Slant

• It’s trying times these days, to say the least. The cancellations and restrictions resulting from the novel coronavirus outbreak are hurting businesses and workers. Support them all you can — buy a gift card to your favorite local eatery and store. Get takeout for lunch. Worried about shopping? See if a local store can bring your purchases to the curb. In next week’s issue, Eugene Weekly will provide a resource guide for surviving the outbreak. Please send us information on where folks can go for help and places where folks can support others in the community — from the locations of hand washing stations to how to help your neighbors and businesses. Send info to editor@EugeneWeekly.com. 

• On that note, despite a loss in advertising due to all these cancellations, Eugene Weekly is still writing, reporting and printing. We aren’t going to leave you in the lurch without your stories, cartoons, Dan Savage, crossword and Sudoku. That said, the impacts on local businesses mean they can’t take out the ads that support this free weekly paper. Want to give us a helping hand? Check out Support.EugeneWeekly.com and ponder a contribution. The owners of this paper take no profit from it, so your money goes straight to supporting the publication of this longtime community staple. 

• Here’s some good news, maybe! Our source in Alabama tells us that Doug Jones, its Democratic senator, could be re-elected.

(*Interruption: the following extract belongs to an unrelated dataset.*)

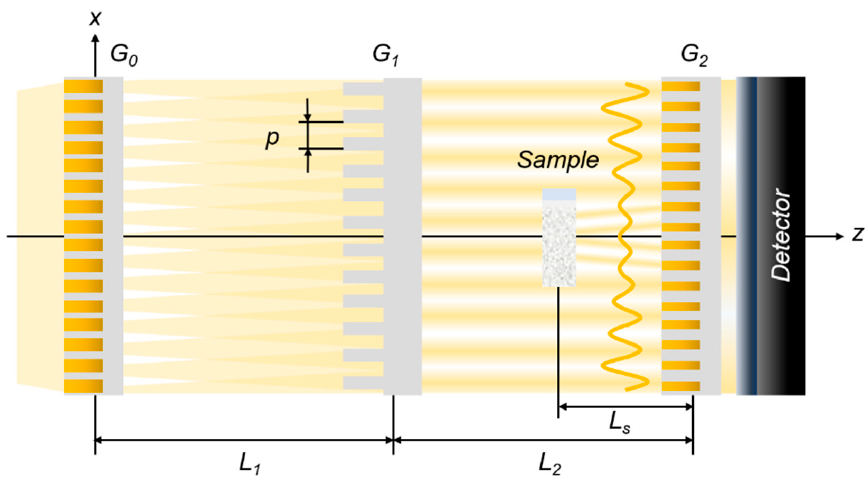
Figure 2. Schematics of the Talbot–Lau neutron grating interferometer. Small-angle neutron scattering from a sample convolutes with the intensity modu- lation induced by the gratings. This results in the damping of the interference fringes at G 2 , i.e., a loss of visibility, v s . The relative loss of visibility, v s / v o , is referred to as the DFI contrast. The scattering distribution at G 2 varies with the sample distance L s and the wavelength λ , and it can be shown that these parameters, together with the beam modulation period p , define the real-space length probed in the scattering structure [19]. This length is referred to as instrumental or probed correlation length, ξ , in full analogy to the spin-echo length in SESANS. It can be written as:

The Republican primary puts Jeff Sessions, President Donald Trump’s much-maligned former attorney general, against Tommy Tuberville, former Auburn football coach. Of course, Trump is blasting Sessions and praising “Coach” Tuberville, who probably will win. The hope is that voters will see what an idiot Tuberville is and turn to Jones, the rational candidate on the ballot. If Jones is re-elected, that pulls the U.S. Senate one vote closer to a Democratic majority. Long shot scenario, but we’ll take it.

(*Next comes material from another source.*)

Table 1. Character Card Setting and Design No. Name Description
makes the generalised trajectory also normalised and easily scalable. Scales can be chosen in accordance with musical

• While folks are stuck at home, social media hits must be off the charts. Personally, we like Jack Roberts’ recent wry Facebook post that the divorce rate in America must be climbing because watching sports on TV is not much of an option these days. Roberts, a Eugenean, former Lane County commissioner and former leader of the Bureau of Labor and Industries, is one of the country’s endangered species — a moderate Republican. He sends off great posts, though we kind of wonder about the birth rate in nine months. 

Correction/Clarification

 In our Feb. 27, story on the Pedal Power timber sale in the Thurston Hills, we referred to the sale as a land sale, when it is specifically the timber that is sold. We also cited a February 2019 press release posted on the Seneca Family of Companies’ website about their purchase of the timber but didn’t include the date of the press release. EW updated the story online upon learning of the issues. Seneca spokesperson Casey Roscoe objects to the timber sale being referred to as a clearcut by those who protest the planned regeneration harvest. She was not contacted for the story.